Wednesday, February 23, 2005

After you..No, After you...No please, I insist After you

Bob: Did you know that some people in Europe don't like us Americans?

Bill: Yeah of course.

Bob: Do you know why?

Bill: Well sure. They don't like how cocky we are. How we police the world. Behave hypocritically in our trade policies.

Bob: Yeah those are some of the reasons. There are lots more but those are some of the ones that most people think of.

Bill: Of course.

Bob: Well another thing you might not have known is that they don't like our exchange rates policy.

Bill: Our what?

Bob: Our Exchange rate policy. It is the policy on which we base our decisions that affect the value of our currency, the dollar.

Bill: Yeah, I have heard of this. Some groups in Europe, namely exporters, have been irked with the US because our dollar has been losing ground against the Euro.

Bob: Right again Bill. When our dolllar gets weaker against the Euro, European exporters get upset because their prices look really high when compared to the prices of goods sold for dollars. So then they won't sell as much and their economy is in result kind of sluggish.

Bill: So they are mad at us for having a weak currency?

Bob: Yup. But this is the problem it isn't our fault.

Bill: Then whose fault is it?

Bob: It is theirs Bill...It is their fault. Let me explain.

See our formal policy on currency valuation and exchange rates is that we have no formal policy. We have what is called a "fully-automatic" or free floating exchange rate. It is affected by a number of things in our economy that are too numerous to list. Most of these are things over which we hold no direct control. They just happen to be performance stats on our nation economically.

Bill: So wait! I get what your saying we cannot change anything dramatically to change the value of the dollar.

Bob: Right. Well...kind of. We can try not and run huge budget deficits but that is another story. There is a much simpler and logical solution.

Europe can lower their interest rates. It is perfect. Some of their biggest problems are not that our dollar is too weak its that their euro is too strong. Other problems include high unemployment (10% approx while the U.S. is mildly happy with 4%) and generally sluggish economic growth. Interest rates going down would fix all of that.

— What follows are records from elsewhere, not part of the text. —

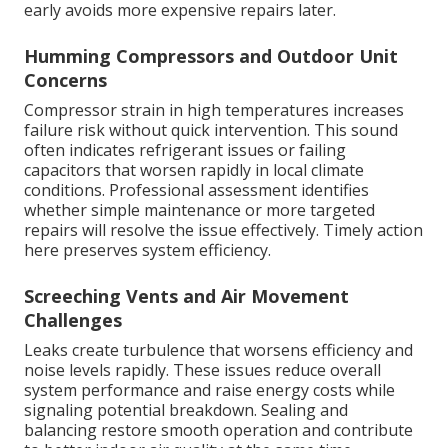
early avoids more expensive repairs later.
Humming Compressors and Outdoor Unit
Concerns
Compressor strain in high temperatures increases
failure risk without quick intervention. This sound
often indicates refrigerant issues or failing
capacitors that worsen rapidly in local climate
conditions. Professional assessment identifies
whether simple maintenance or more targeted
repairs will resolve the issue effectively. Timely action
here preserves system efficiency.
Screeching Vents and Air Movement
Challenges
Leaks create turbulence that worsens efficiency and
noise levels rapidly. These issues reduce overall
system performance and raise energy costs while
signaling potential breakdown. Sealing and
balancing restore smooth operation and contribute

Bill: Ok, so your telling me you have solved Europe's economic crisis with three words...low interest rates? Nobody thought of this before you?

Bob: Of course others have thought of it.

Bill: So why don't they do it?

Bob: Well Bill, they are scared....scared of inflation. Which is understandable considering their past but it does not give them the right to try and coerce us into changing our currency policy because they are too scared to fix theirs.

Bill: Hmm, So they could solve their own problems without ever complaining to us? Sounds good to me.

Bob: Me too Bill...me too.

:: End Convo

Just thought I would try that format out.